CONSIGNE 1: Citez toutes les personnes nommées dans le texte sur les rachats d'entreprises.
CONSIGNE 2: Extrayez du texte sur les rachats d'entreprises le passage qui commence à « L’offre d’achat de » et se termine à « pour accroître l’activité. ».

EXTRAIT DE PAGE:
____

C’est un signe que Donald Trump pourrait être plus influencé par les intérêts des populistes que par ceux des entreprises, bien qu’il ait délivré des messages contradictoires et qu’il ait renvoyé la semaine dernière les deux derniers commissaires démocrates de la FTC. (Les deux commissaires ont intenté une action en justice jeudi pour demander à la Cour de déclarer leur licenciement illégal.)

La semaine dernière, un rapport du Capitol Forum a suggéré que le département d’État à la Justice avait des préoccupations en matière de concurrence concernant le rachat de Discover Financial par Capital One pour un montant de 35 milliards de dollars, bien que les deux sociétés aient toujours l’intention de conclure l’opération d’ici au mois de mai. « Sous la présidence de Joe Biden, tout ce qui pouvait affecter de près ou de loin le consommateur était fortement découragé. Les fusions bancaires étaient donc pratiquement mortes à l’arrivée », observe Larry DeAngelo.

L’offre d’achat de 14 milliards de dollars de la société japonaise Nippon Steel sur U.S. Steel, bloquée par Joe Biden pour des raisons de sécurité nationale, semble également rester lettre morte. « Je ne veux pas que U.S. Steel soit détenu par un pays étranger », a déclaré Donald Trump à la presse en février, faisant écho à Joe Biden, tout en indiquant qu’il serait favorable à un investissement minoritaire.

Il n’en reste pas moins que seule une petite partie des transactions est bloquée par des questions de politique étrangère ou de pratiques anticoncurrentielles, et si les taux d’intérêt baissent dans le courant de l’année, les fonds de rachat commenceront certainement à ressentir la pression de leurs investisseurs pour accroître l’activité.

Selon McKinsey, les fonds de capital-investissement conservent leurs actifs pendant 6,7 ans en moyenne, ce qui est supérieur à la moyenne de 5,7 ans enregistrée au cours des 20 dernières années, créant ainsi un arriéré qui prolonge les périodes de désinvestissement de leurs fonds. En outre, plus de deux millions de propriétaires de petites entreprises de la génération du baby-boom approchent de la retraite et pourraient être prêts à vendre à des fonds nouvellement créés.

____

DONNÉES FOURNIES:
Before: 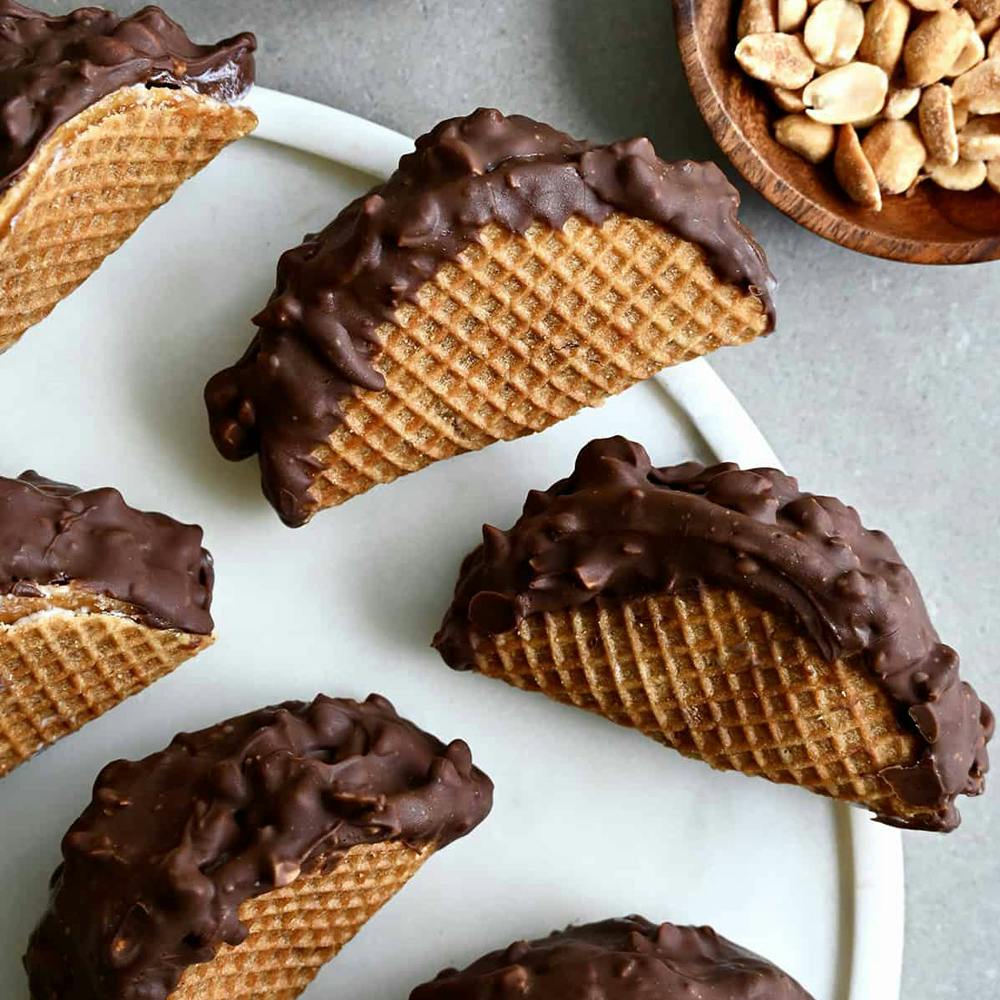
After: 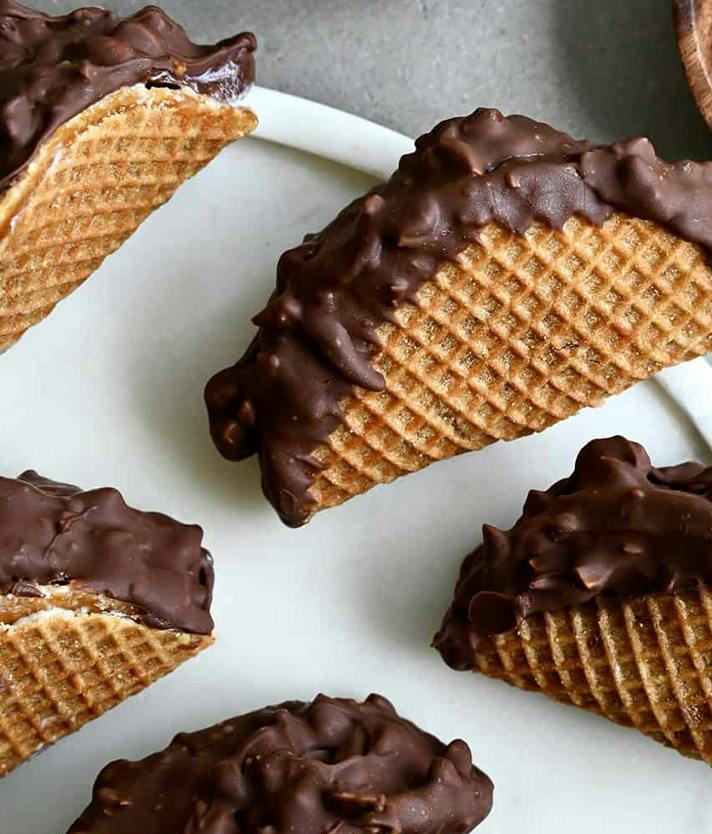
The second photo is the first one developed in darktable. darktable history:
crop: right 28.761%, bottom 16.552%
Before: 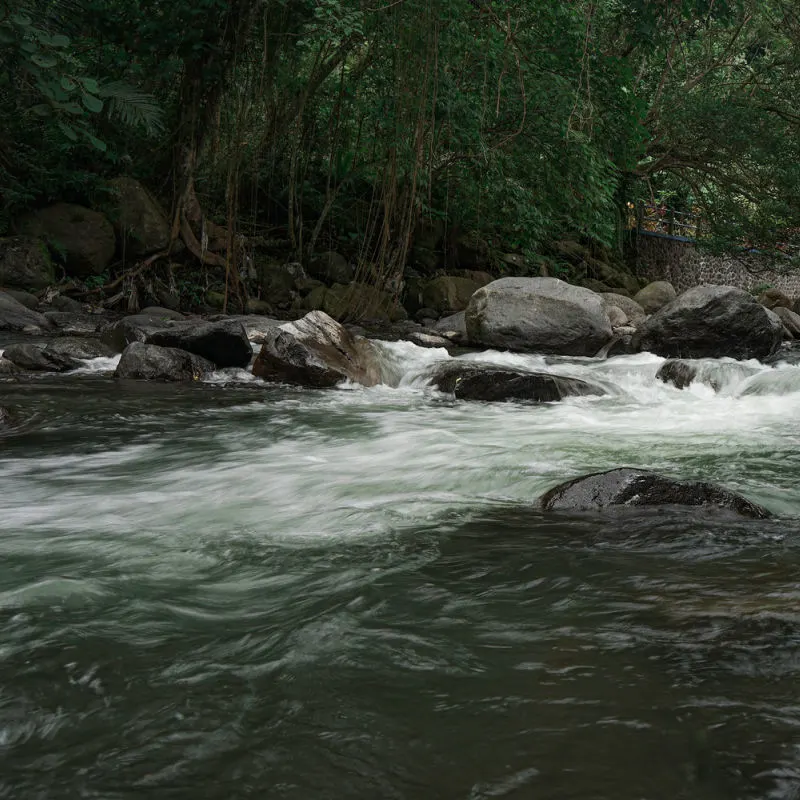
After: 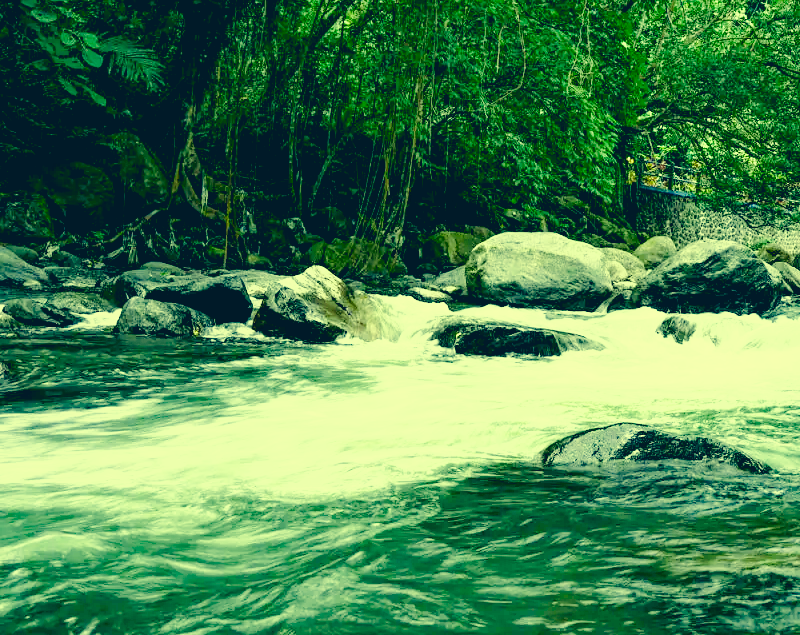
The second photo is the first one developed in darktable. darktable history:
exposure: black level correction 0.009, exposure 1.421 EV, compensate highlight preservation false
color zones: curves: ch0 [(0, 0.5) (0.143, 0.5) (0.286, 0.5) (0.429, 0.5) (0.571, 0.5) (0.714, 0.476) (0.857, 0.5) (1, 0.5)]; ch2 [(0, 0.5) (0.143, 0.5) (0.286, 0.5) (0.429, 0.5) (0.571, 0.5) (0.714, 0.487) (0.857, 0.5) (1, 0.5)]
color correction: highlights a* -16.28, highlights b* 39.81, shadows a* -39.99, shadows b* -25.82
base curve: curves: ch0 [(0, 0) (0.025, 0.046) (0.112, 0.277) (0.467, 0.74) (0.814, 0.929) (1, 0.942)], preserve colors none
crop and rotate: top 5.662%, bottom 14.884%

____

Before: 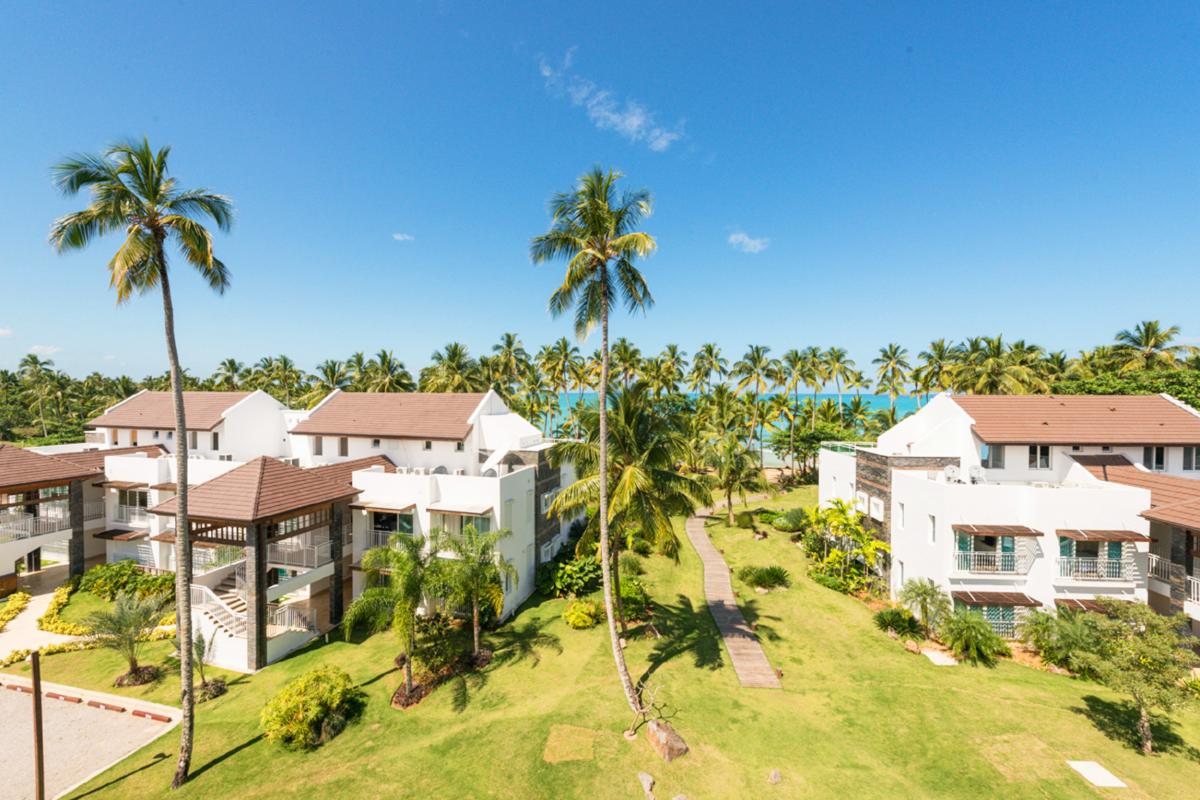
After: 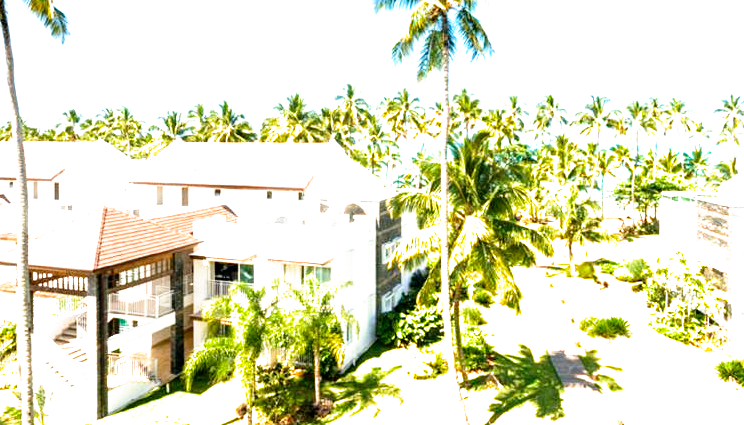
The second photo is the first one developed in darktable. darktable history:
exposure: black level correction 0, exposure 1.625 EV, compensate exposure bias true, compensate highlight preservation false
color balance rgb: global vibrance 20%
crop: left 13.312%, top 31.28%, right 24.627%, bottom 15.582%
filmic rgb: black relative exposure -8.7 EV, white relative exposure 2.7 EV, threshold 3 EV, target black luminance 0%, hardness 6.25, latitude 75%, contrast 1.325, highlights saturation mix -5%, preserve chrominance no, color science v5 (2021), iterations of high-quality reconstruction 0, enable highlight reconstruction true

____

RÉPONSE RÉDIGÉE 1: Donald Trump, Joe Biden, Larry DeAngelo

RÉPONSE RÉDIGÉE 2:
L’offre d’achat de 14 milliards de dollars de la société japonaise Nippon Steel sur U.S. Steel, bloquée par Joe Biden pour des raisons de sécurité nationale, semble également rester lettre morte. « Je ne veux pas que U.S. Steel soit détenu par un pays étranger », a déclaré Donald Trump à la presse en février, faisant écho à Joe Biden, tout en indiquant qu’il serait favorable à un investissement minoritaire.

Il n’en reste pas moins que seule une petite partie des transactions est bloquée par des questions de politique étrangère ou de pratiques anticoncurrentielles, et si les taux d’intérêt baissent dans le courant de l’année, les fonds de rachat commenceront certainement à ressentir la pression de leurs investisseurs pour accroître l’activité.